Major General Robert Clive was a British officer, who established political and military supremacy of the East India Company in West Bengal. After establishing full control on the area, Clive began collecting data about the countryside to generate a map of the Indian Territory. The major feature of his map was the mighty river Ganga. To the Hindus, the Ganga may be a soul purifier, a deity, mother and everything. To an astute military man and a warrior, Clive, Ganga had lots of meaning. Firstly it was a major means of waterways communication. All the major towns of North India of those days (1760) were situated on the banks of the Ganga. Clive had designs on them.
It is believed that the deity Ganga was residing in the ‘Kamandal’ of the Lord Brahma and it descended on the Earth after a determined penance by the King Bhagirth. He prayed for the descent of the Ganga, because then only the cursed souls of the ancestors of Bhagirath could be purged. As the story goes, Ganga began descending but it was such a turbulent river, that it was anticipated that if it hits the ground directly, it might cause destruction. Hence Lord Shiva was requested to catch it in his thick and long tresses to act as a shock absorber.
In the ancient time the science had not evolved. But still people were aware that water, if it hits the ground with force can cause great damage and destruction. The day, the mighty Ganga descended on our Earth, is still celebrated as Ganga Dushera. An astrological calculation shows that Ganga Dushera fell on 9th June, 1745, a couple of months after Lord Clive landed in Calcutta. Ganga Dushera is the day when hundreds of thousands of people take bath in the Ganga, as the day is considered auspices because Ganga descended from the heavens to purge the cursed souls of Raja Bhagiratha’s ancestors. Therefore devout Hindus are of the firm belief that taking a dip in the Ganga purifies the souls.

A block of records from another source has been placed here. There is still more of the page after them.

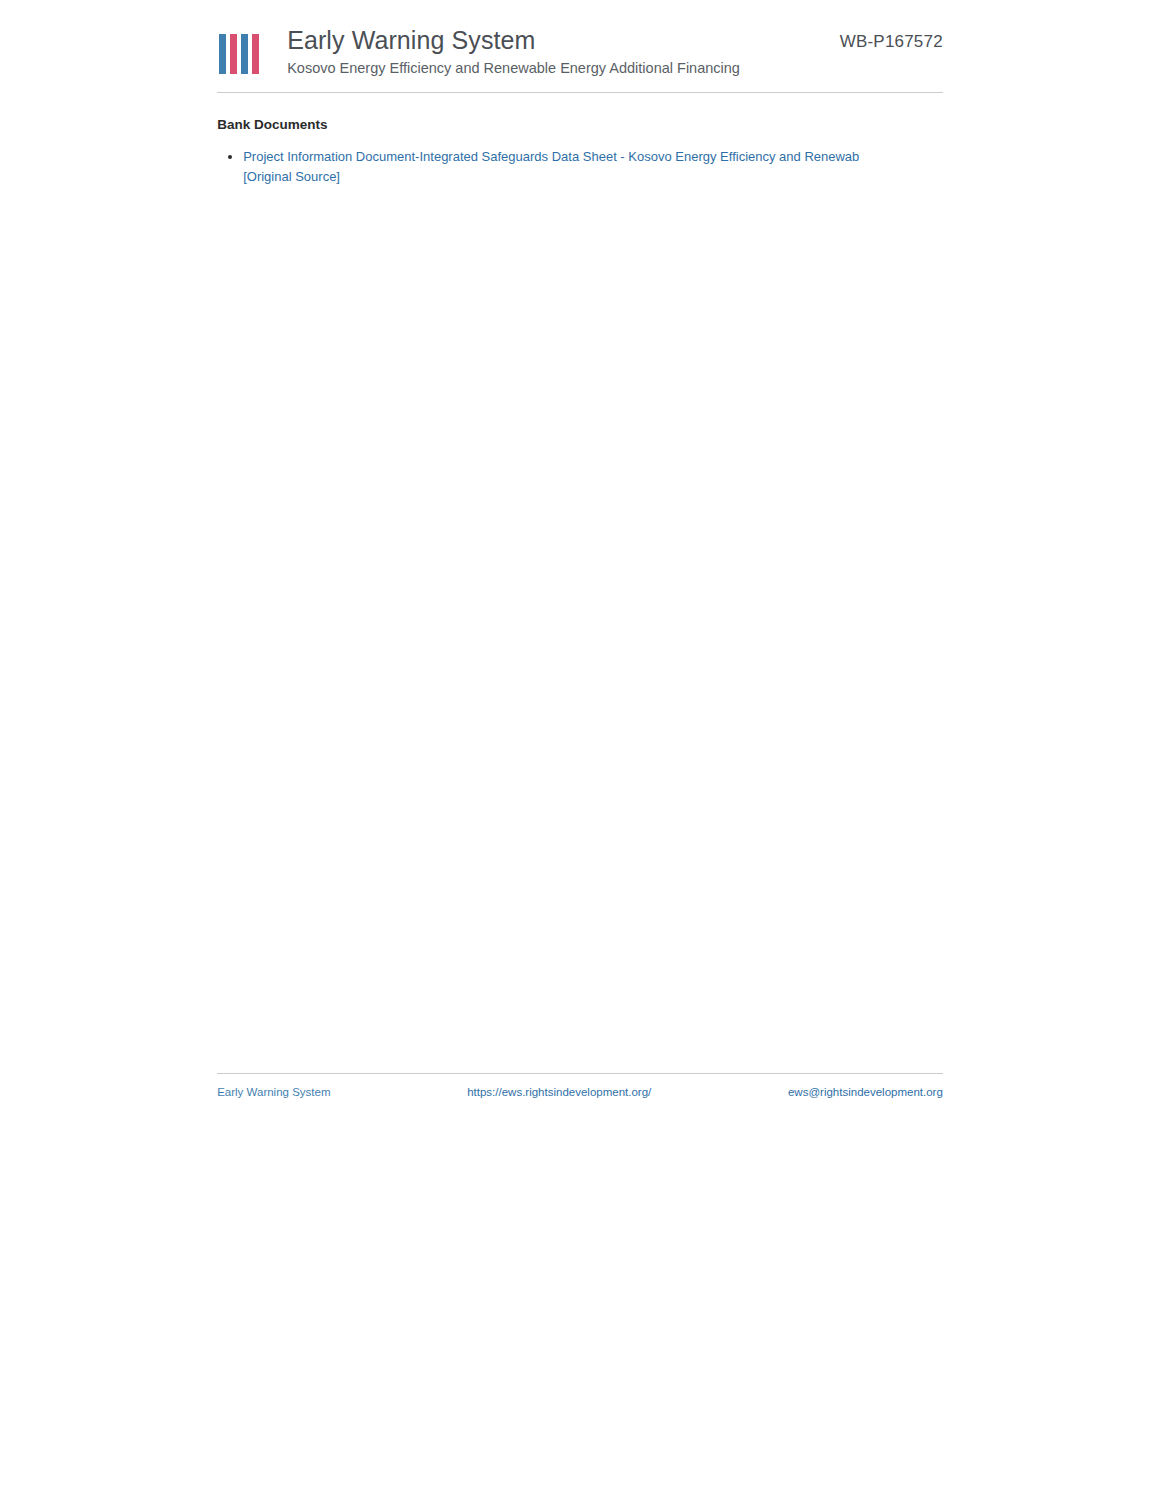Early Warning System
Kosovo Energy Efficiency and Renewable Energy Additional Financing
WB-P167572
Bank Documents
Project Information Document-Integrated Safeguards Data Sheet - Kosovo Energy Efficiency and Renewab [Original Source]
Early Warning System
https://ews.rightsindevelopment.org/
ews@rightsindevelopment.org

For most of us a river is just a conduit of water. No doubt it is a natural water way, which flows down the slope and carves a landscape in its wake. The Ganga has been doing so since it came in to existence. While planning for any civil constructions along or across the Ganga, we must bear in mind that the river is not as serene as it appears to be and also that is flowing due to simple laws of physics. Meaning thereby that the river hydraulics is significant for the survival of the river and a river would not have been there, if there was no water in it. Glaciers are large store houses of water and their melting does contribute to the flow of the rivers like Ganga. But the surface runoffs along the length of the river and groundwater are no less significant in keeping a river alive.

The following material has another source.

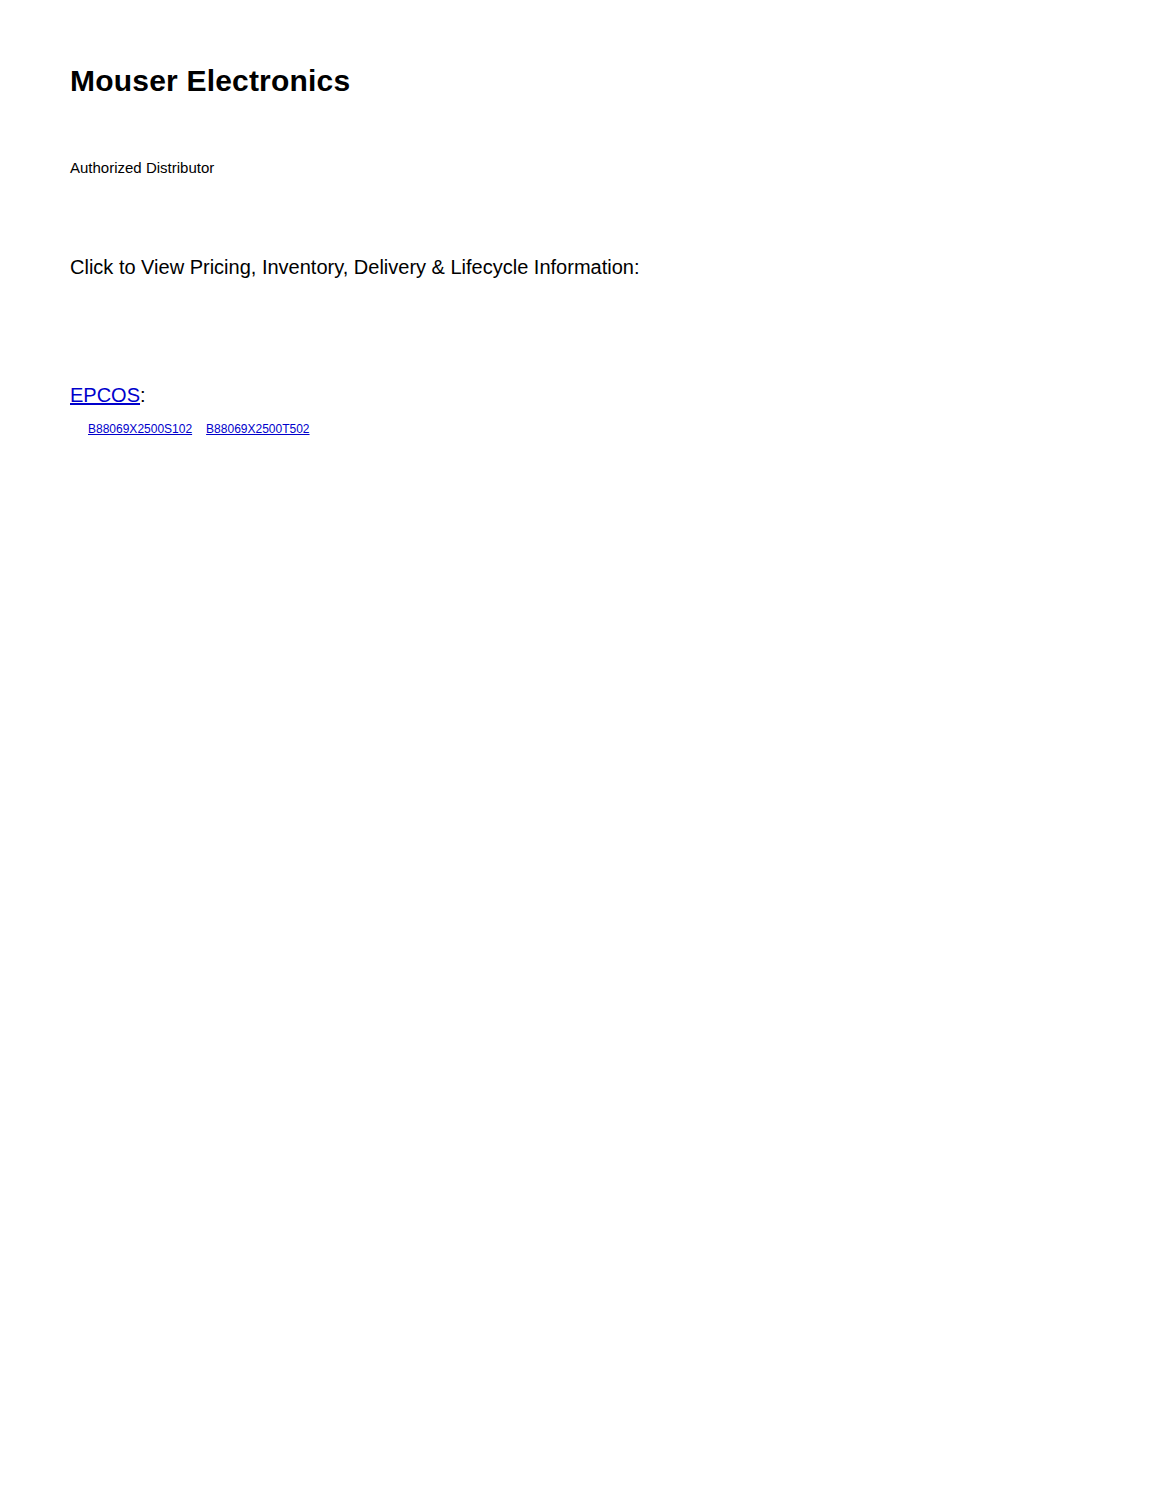Mouser Electronics
Authorized Distributor
Click to View Pricing, Inventory, Delivery & Lifecycle Information:
EPCOS:
B88069X2500S102 B88069X2500T502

During monsoon the river discharge gets enhanced at times by more than 100%. The river has a nasty habit of eroding its bank on the convex side and depositing sediments on the concave side. This creates variability in the river channel. It is the flow dynamics which adds to the woes of the river and also of the habitats along the river. A river might appear to flow along a particular channel for years together, but after a particular monsoon it might decide to shift course. Kosi, in Bihar for example, in 2008 decided to go back to its course which it was following 120 years ago. A century itself is a long time for human memory to retain and people who had settled between the old course and the new course (Before 2008 flood) for more than two generations found themselves in a quandary, because the river decided to maroon them and uproot them for no fault of theirs. Similarly, Ganga in the lower Ganga plains of West Bengal has been shifting its channel since ages, says Prof. Rajiv Sinha of the IIT Kanpur. Quoting Rennell (1788) he says, ‘Gour the ancient capital of Bengal stood on the old bank of Ganges; although its ruins are 4 to 5 miles from the present bank.’ Further quoting the famous historian Prof R.K. Mukherjee (1938) he states, ‘Leaving the hills of Rajmahal, Ganges seemed to have passed northwards through the modern Kalindri and then southwards in the lower course of Mahananda, east of the ruins of Gour.’ Ganga in this region was also affected by the 1515 AD earthquake, believed one Major Hirst (1916).

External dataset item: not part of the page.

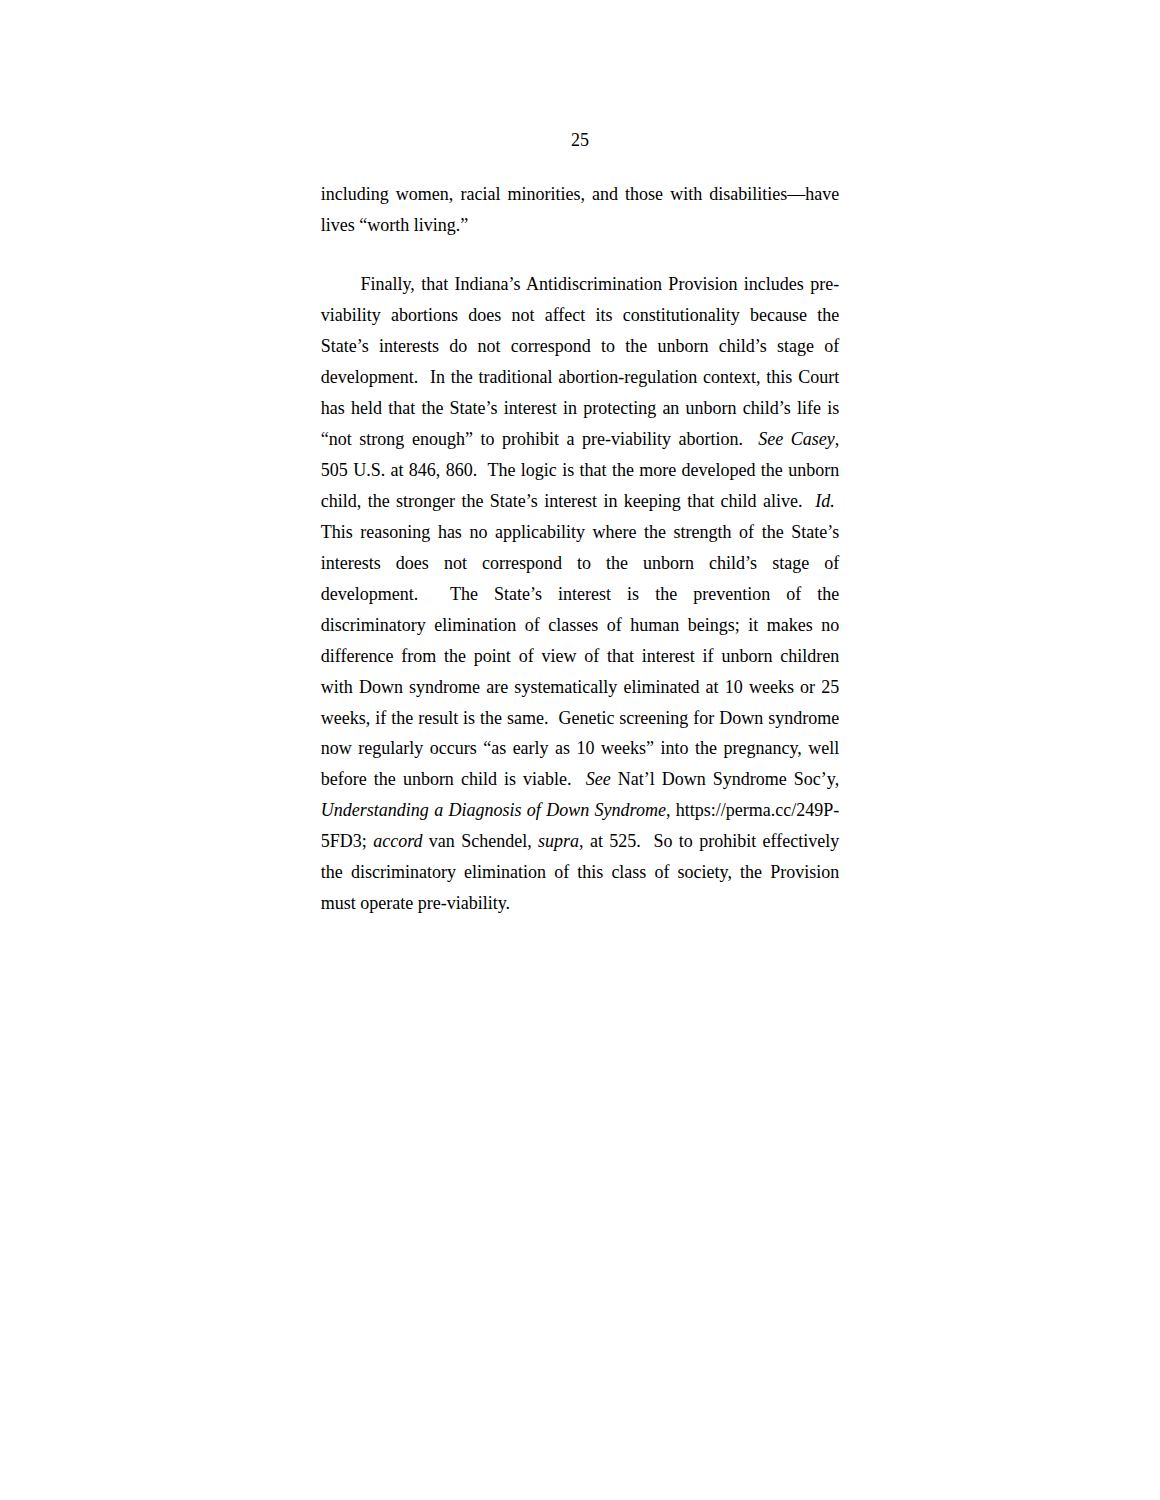25
including women, racial minorities, and those with disabilities—have lives “worth living.”
Finally, that Indiana’s Antidiscrimination Provision includes pre-viability abortions does not affect its constitutionality because the State’s interests do not correspond to the unborn child’s stage of development. In the traditional abortion-regulation context, this Court has held that the State’s interest in protecting an unborn child’s life is “not strong enough” to prohibit a pre-viability abortion. See Casey, 505 U.S. at 846, 860. The logic is that the more developed the unborn child, the stronger the State’s interest in keeping that child alive. Id. This reasoning has no applicability where the strength of the State’s interests does not correspond to the unborn child’s stage of development. The State’s interest is the prevention of the discriminatory elimination of classes of human beings; it makes no difference from the point of view of that interest if unborn children with Down syndrome are systematically eliminated at 10 weeks or 25 weeks, if the result is the same. Genetic screening for Down syndrome now regularly occurs “as early as 10 weeks” into the pregnancy, well before the unborn child is viable. See Nat’l Down Syndrome Soc’y, Understanding a Diagnosis of Down Syndrome, https://perma.cc/249P-5FD3; accord van Schendel, supra, at 525. So to prohibit effectively the discriminatory elimination of this class of society, the Provision must operate pre-viability.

The fact is the Ganga that Lord Clive must have seen during his reign and journeys in Bengal are not the same now. In the lower Ganga valley the river is heavily loaded with sediments brought from the Himalayas and also due to bank erosion downstream of Farakka. Construction of the barrage and the indiscriminate laying of the roads and rail lines along the Ganga have added to the woes. A river overloaded with sediment and not given a chance to flow freely can create havoc in the region. Already there are land disputes as the river in that part of West Bengal is also the international boundary between India and the Bangladesh. While dealing with the nature of the Ganga Channel in the lower Ganga plains, Prof. Sinha describes an interesting fact. He says that between 1776 and 1916 the channel of Ganga shifted westward for almost ten kilometers. This brought the villages like Bakhrabad and Jagnnathpur located far from the right bank of the river in 1776 were found situated on the left bank. Again between 1916 and 1955 there was no major shift in the river channel. But due to the construction of Farakka barrage, between 1955 and 1971 the river has splayed into several channels. Now the above mentioned two villages are located on channel-islands and some new villages that came up on the left bank were engulfed by the river and they just vanished. In a fast developing country like ours it is vital that long term solutions are worked out incorporating geomorphic settings, river hydrology and flood zone mapping of the river before further developmental activities along the major rivers like Ganga.